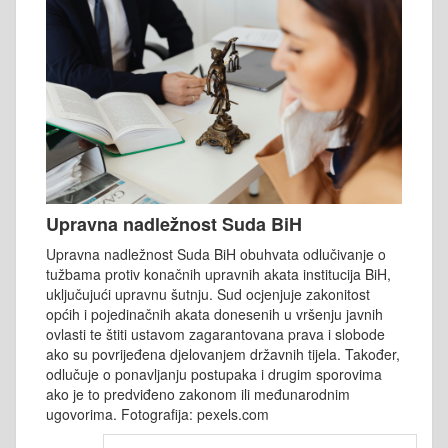
Upravna nadležnost Suda BiH
Upravna nadležnost Suda BiH obuhvata odlučivanje o
tužbama protiv konačnih upravnih akata institucija BiH,
uključujući upravnu šutnju. Sud ocjenjuje zakonitost
općih i pojedinačnih akata donesenih u vršenju javnih
ovlasti te štiti ustavom zagarantovana prava i slobode
ako su povrijeđena djelovanjem državnih tijela. Također,
odlučuje o ponavljanju postupaka i drugim sporovima
ako je to predviđeno zakonom ili međunarodnim
ugovorima. Fotografija: pexels.com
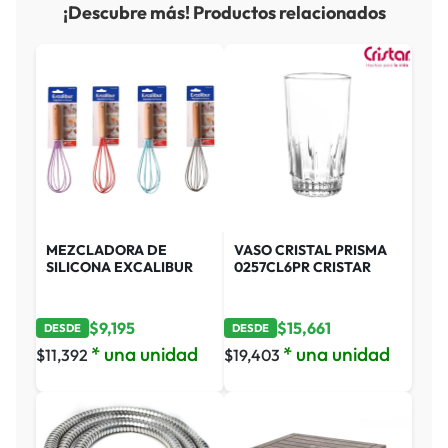
¡Descubre más! Productos relacionados
MEZCLADORA DE
VASO CRISTAL PRISMA
SILICONA EXCALIBUR
0257CL6PR CRISTAR
$
9,195
$
15,661
DESDE
DESDE
* una unidad
* una unidad
$
11,392
$
19,403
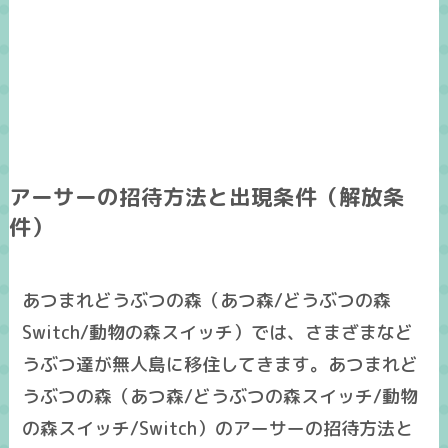
アーサーの招待方法と出現条件（解放条
件）
あつまれどうぶつの森（あつ森/どうぶつの森
Switch/動物の森スイッチ）では、さまざまなど
うぶつ達が無人島に移住してきます。あつまれど
うぶつの森（あつ森/どうぶつの森スイッチ/動物
の森スイッチ/Switch）のアーサーの招待方法と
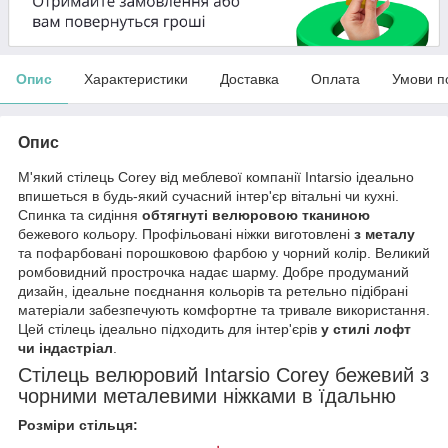
Опис
Характеристики
Доставка
Оплата
Умови п
Опис
М'який стілець Corey від меблевої компанії Intarsio ідеально
впишеться в будь-який сучасний інтер'єр вітальні чи кухні.
Спинка та сидіння
обтягнуті велюровою тканиною
бежевого кольору. Профільовані ніжки виготовлені
з металу
та пофарбовані порошковою фарбою у чорний колір. Великий
ромбовидний прострочка надає шарму. Добре продуманий
дизайн, ідеальне поєднання кольорів та ретельно підібрані
матеріали забезпечують комфортне та тривале використання.
Цей стілець ідеально підходить для інтер'єрів
у стилі лофт
чи індастріал
.
Стілець велюровий Intarsio Corey бежевий з
чорними металевими ніжками в їдальню
Розміри стільця:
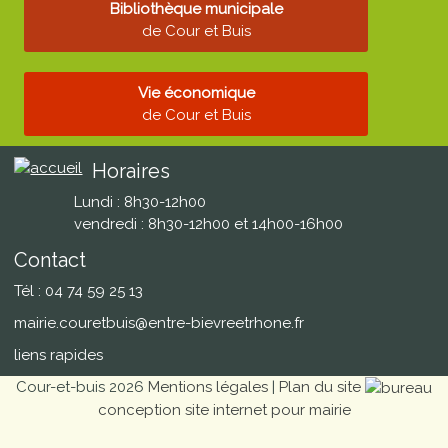
Bibliothèque municipale
de Cour et Buis
Vie économique
de Cour et Buis
Horaires
Lundi : 8h30-12h00
vendredi : 8h30-12h00 et 14h00-16h00
Contact
Tél : 04 74 59 25 13
mairie.couretbuis@entre-bievreetrhone.fr
liens rapides
Cour-et-buis 2026
Mentions légales
|
Plan du site
conception site internet pour mairie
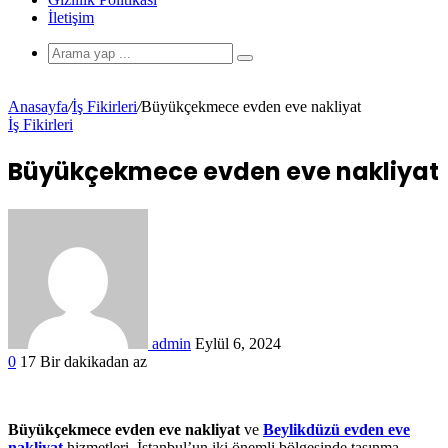
İletişim
Anasayfa
/
İş Fikirleri
/
Büyükçekmece evden eve nakliyat
İş Fikirleri
Büyükçekmece evden eve nakliyat
admin
Eylül 6, 2024
0
17
Bir dakikadan az
Büyükçekmece evden eve nakliyat
ve
Beylikdüzü evden eve
nakliyat
hizmetleri, İstanbul’un iki önemli bölgesinde taşınma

*What is required*.
Print the material again, unchanged, without its pictures.

*Result for this exercise*.
Upravna nadležnost Suda BiH
Upravna nadležnost Suda BiH obuhvata odlučivanje o
tužbama protiv konačnih upravnih akata institucija BiH,
uključujući upravnu šutnju. Sud ocjenjuje zakonitost
općih i pojedinačnih akata donesenih u vršenju javnih
ovlasti te štiti ustavom zagarantovana prava i slobode
ako su povrijeđena djelovanjem državnih tijela. Također,
odlučuje o ponavljanju postupaka i drugim sporovima
ako je to predviđeno zakonom ili međunarodnim
ugovorima. Fotografija: pexels.com
¡Descubre más! Productos relacionados
MEZCLADORA DE
VASO CRISTAL PRISMA
SILICONA EXCALIBUR
0257CL6PR CRISTAR
$
9,195
$
15,661
DESDE
DESDE
* una unidad
* una unidad
$
11,392
$
19,403
アーサーの招待方法と出現条件（解放条
件）
あつまれどうぶつの森（あつ森/どうぶつの森
Switch/動物の森スイッチ）では、さまざまなど
うぶつ達が無人島に移住してきます。あつまれど
うぶつの森（あつ森/どうぶつの森スイッチ/動物
の森スイッチ/Switch）のアーサーの招待方法と
Опис
Характеристики
Доставка
Оплата
Умови п
Опис
М'який стілець Corey від меблевої компанії Intarsio ідеально
впишеться в будь-який сучасний інтер'єр вітальні чи кухні.
Спинка та сидіння
обтягнуті велюровою тканиною
бежевого кольору. Профільовані ніжки виготовлені
з металу
та пофарбовані порошковою фарбою у чорний колір. Великий
ромбовидний прострочка надає шарму. Добре продуманий
дизайн, ідеальне поєднання кольорів та ретельно підібрані
матеріали забезпечують комфортне та тривале використання.
Цей стілець ідеально підходить для інтер'єрів
у стилі лофт
чи індастріал
.
Стілець велюровий Intarsio Corey бежевий з
чорними металевими ніжками в їдальню
Розміри стільця:
Bibliothèque municipale
de Cour et Buis
Vie économique
de Cour et Buis
Horaires
Lundi : 8h30-12h00
vendredi : 8h30-12h00 et 14h00-16h00
Contact
Tél : 04 74 59 25 13
mairie.couretbuis@entre-bievreetrhone.fr
liens rapides
Cour-et-buis 2026
Mentions légales
|
Plan du site
conception site internet pour mairie
İletişim
Anasayfa
/
İş Fikirleri
/
Büyükçekmece evden eve nakliyat
İş Fikirleri
Büyükçekmece evden eve nakliyat
admin
Eylül 6, 2024
0
17
Bir dakikadan az
Büyükçekmece evden eve nakliyat
ve
Beylikdüzü evden eve
nakliyat
hizmetleri, İstanbul’un iki önemli bölgesinde taşınma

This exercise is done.